In my previous blog I mentioned invisible learning. This is learning that occurs at University that is unrecognised and hence invisible. Let me explain. Recognised learning that occurs  in University often involves students acquiring knowledge or actively constructing knowledge. This acquisition, considers knowledge as an entity that can be bought or transferred. Learners are referred to as ‘grasping ideas’. Students are guided in self-construction of knowledge by tutors who act as facilitators. Learning in lectures, seminars and group work occur in this way. The learning is often recognised as it is assessed. 

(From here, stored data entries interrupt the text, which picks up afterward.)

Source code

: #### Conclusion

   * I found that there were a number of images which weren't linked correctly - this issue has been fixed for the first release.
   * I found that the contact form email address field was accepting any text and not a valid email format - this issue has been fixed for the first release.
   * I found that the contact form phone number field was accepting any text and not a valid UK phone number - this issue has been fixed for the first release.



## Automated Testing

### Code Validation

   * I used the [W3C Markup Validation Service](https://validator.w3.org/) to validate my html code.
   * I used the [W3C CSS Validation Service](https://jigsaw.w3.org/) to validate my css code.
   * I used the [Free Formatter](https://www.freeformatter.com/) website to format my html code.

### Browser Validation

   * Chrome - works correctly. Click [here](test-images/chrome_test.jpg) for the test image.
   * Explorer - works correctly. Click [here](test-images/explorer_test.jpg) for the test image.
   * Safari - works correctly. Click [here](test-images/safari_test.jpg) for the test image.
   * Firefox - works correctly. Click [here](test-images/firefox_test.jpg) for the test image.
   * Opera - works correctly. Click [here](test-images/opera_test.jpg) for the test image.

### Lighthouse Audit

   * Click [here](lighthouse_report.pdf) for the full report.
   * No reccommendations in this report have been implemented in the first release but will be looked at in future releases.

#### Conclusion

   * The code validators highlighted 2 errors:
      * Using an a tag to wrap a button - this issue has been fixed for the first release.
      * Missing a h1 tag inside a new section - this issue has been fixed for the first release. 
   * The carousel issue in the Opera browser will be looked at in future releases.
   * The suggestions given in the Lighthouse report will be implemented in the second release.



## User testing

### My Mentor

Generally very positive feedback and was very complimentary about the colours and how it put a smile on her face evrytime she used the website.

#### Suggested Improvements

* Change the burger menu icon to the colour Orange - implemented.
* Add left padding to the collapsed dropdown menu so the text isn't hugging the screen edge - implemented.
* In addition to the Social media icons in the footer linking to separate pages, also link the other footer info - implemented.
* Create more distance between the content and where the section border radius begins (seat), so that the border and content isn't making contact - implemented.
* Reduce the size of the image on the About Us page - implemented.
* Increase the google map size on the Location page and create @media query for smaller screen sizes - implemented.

However, there is another type of learning that occurs at university. For example, when students sit and discuss some aspect of university work in a café, they often generate new meanings, new understanding of that piece of work. New insights may be gained that enables the learner to think differently about the subject, about the discipline. Students through such discussions may make use of the new knowledge or insights in a piece of assessed work, BUT, they also learn something about themselves and others. Perhaps about how others explain something, and they may think ‘I might change how I go about doing something’. They may observe how another student explained a topic and think ‘ I might experiment at explaining things in that way’. This sort of learning – participatory learning – is not assessed, but it does bring about change in how the student participates in future practice. That is, the student changes as a result of the learning experience.  A similar thing can happen in university laboratories where biology students watch each other and talk about the practical work they are doing. A tutor may intervene in the discussion. The tutor is interested in what the students say. The tutor recognises student contributions as legitimate, the students are on biology awards. The tutor also recognises the students as participants in the practice of biology. The students are interested in what the tutor says because she or he is in full participation within the community of biologists, whereas, they the students, are on the periphery of biology, but hoping that by the end of their degree they will have moved nearer to full participation. The student learners can make use of the shared knowledge with the tutor, perhaps in their practical write up. BUT, students learn other things. They watch tutors doing things, make judgements, assemble good practice, perhaps they say ‘I think I’ll try an imitate or mimic that action of the tutor’ Again, this learning is not assessed, but this – participatory learning – will change the practice of the student.  Thus participatory learning, unlike acquired learning, is not something you buy or possess, but it is recognised in what a person does. Here the student is ‘becoming’ a different person, their identity is changing. Here the role of the tutor is not a facilitator, but someone who fosters through a process of socialisation the student into a community of practice – into full participation.  

Thus, students are legitimate peripheral participants in a community of practice, where their participatory learning is inivisible from the associated identity change. This participatory learning is the invisible learning that occurs in higher education. It is unrecognised because it is so different to how learning is understood in schools and because people believe that only bought knowledge exists. But participatory knowledge is being demonstrated all the time, it is part of that becoming process. The reason students feel and are different at the end of level 5 study is not simple because they have acquired more knowledge it is because they are different – they have a different identity. Employers recognise this identity change. The laboratory manager recognise the ‘student biologists’ identity. At graduation students do not say my time at Staffordshire University was life changing because of the assessments I did. They say ‘my experience at Staffordshire University was life changing because I became a biologist or historian or lawyer. At graduation the invisible learning is recognised, but perhaps not understood.